Мадам Генриетта — никакая не француженка, а типичная португалка с изрядной дозой мавританской крови — была не из тех, кого можно напугать страшным шрамом поперек лица. Уразумев, что явились не клиенты, она оставила воркующий тон и перешла на деловой. Да, господа, здесь двое русских, вам обоих? Только одного? Но кто заплатит? За последние три дня господин Мигель не заплатил ни реала, а между тем перепробовал всех сеньорит, выпил невероятное количество рома и мадеры и учинил два безобразных скандала, из-за которых ей, хозяйке приличного заведения, пришлось улаживать отношения с полицией. Господин офицер знает, сколько нынче стоит уладить отношения с полицией? Быть может, господин офицер желает оплатить счет?
Препирательство вышло коротким. Розен не пожелал оплатить счет. Розен пожелал немедленно забрать «господина Мигеля». Мадам заупрямилась. Розен настаивал. Мадам сделала вид, что собирается послать за полицией. Розен с усмешкой показал взглядом на морпехов. Мадам сдалась.
Тем более, что у нее оставался еще мичман Корнилович, уединившийся с какой-то мадемуазелью Изабеллой. Выручать его Розен не собирался. Пусть платит.

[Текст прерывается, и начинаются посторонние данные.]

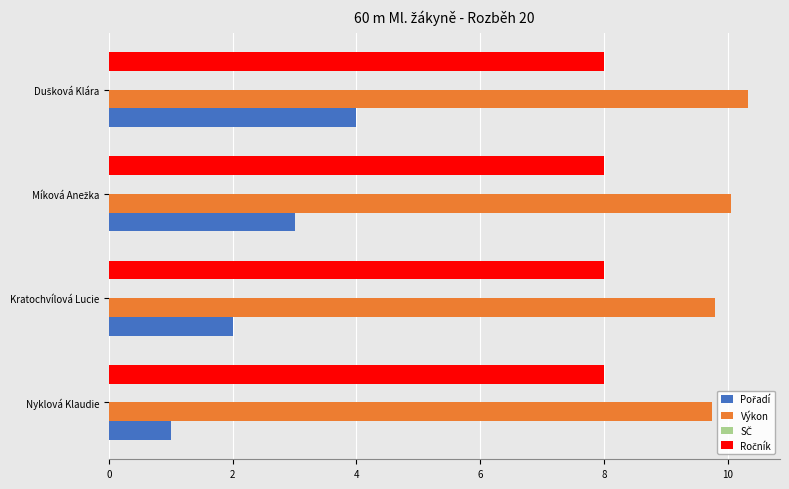

What is the difference between the maximum and minimum values in the Výkon series?

0.6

Мертвецки пьяного цесаревича, обнаруженного в одной из верхних комнат, положили на носилки и прикрыли бушлатом. Что бы ни болтали обыватели Понта-Дельгада, потом всегда можно все отрицать. Какой инфант Мигель? Где вы его видели? Русского матроса скрючило от вашей паршивой еды, да так, что пришлось транспортировать его на носилках. Вот что вы видели. Ваши выдумки были бы смешны, не будь они оскорбительны!

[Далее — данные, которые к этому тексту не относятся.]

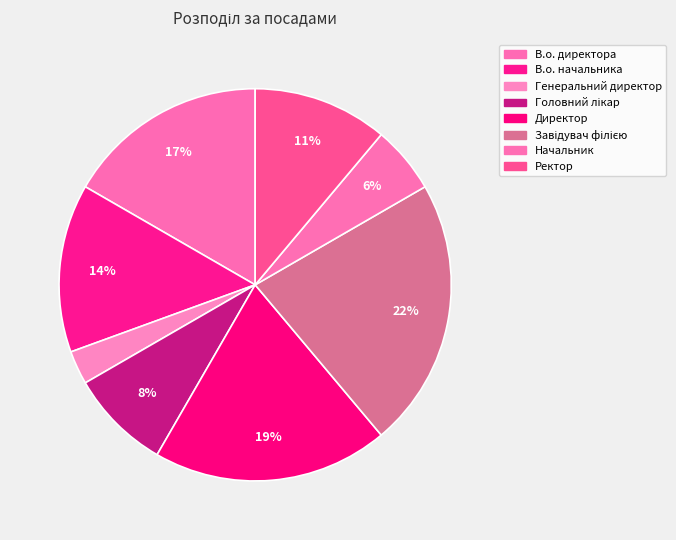

Is there any slice that represents more than half of the pie?

No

И предприятие завершилось бы полным успехом, не веди дорога к «Победославу» через местный «эконом-класс». Чуть раньше — тоже обошлось бы. Но не в этом месте и не в этот час.

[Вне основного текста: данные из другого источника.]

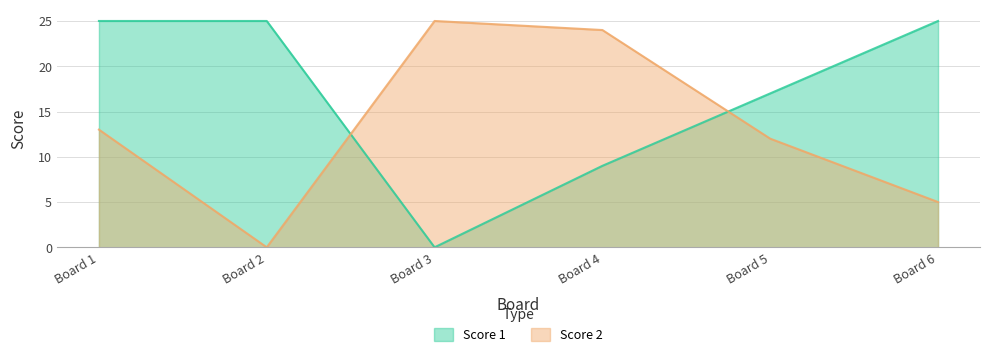

At which label is Score 2 closest to 12?

Board 5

Причина была проста: подвыпившие русские матросы с «Победослава» уже успели повстречаться с подвыпившими английскими матросами с «Серпента».
Надменных британцев по пьяному делу лупят, как известно, во всех портах мира — чтобы просвещенные мореплаватели не слишком задирали свои британские носы. Битье ничуть не помогает, и к тому же англичане, большие мастера бокса, умеют давать сдачи. Но один англичанин против одного русского — совсем не то, что пятьдесят англичан против пятидесяти русских. И даже не то, что пятьдесят против тридцати, — перед русской кулачной стенкой, как будто специально придуманной для уличных драк, в коих фланги прикрыты строениями, а фронт похож на молотилку, спасует кто угодно.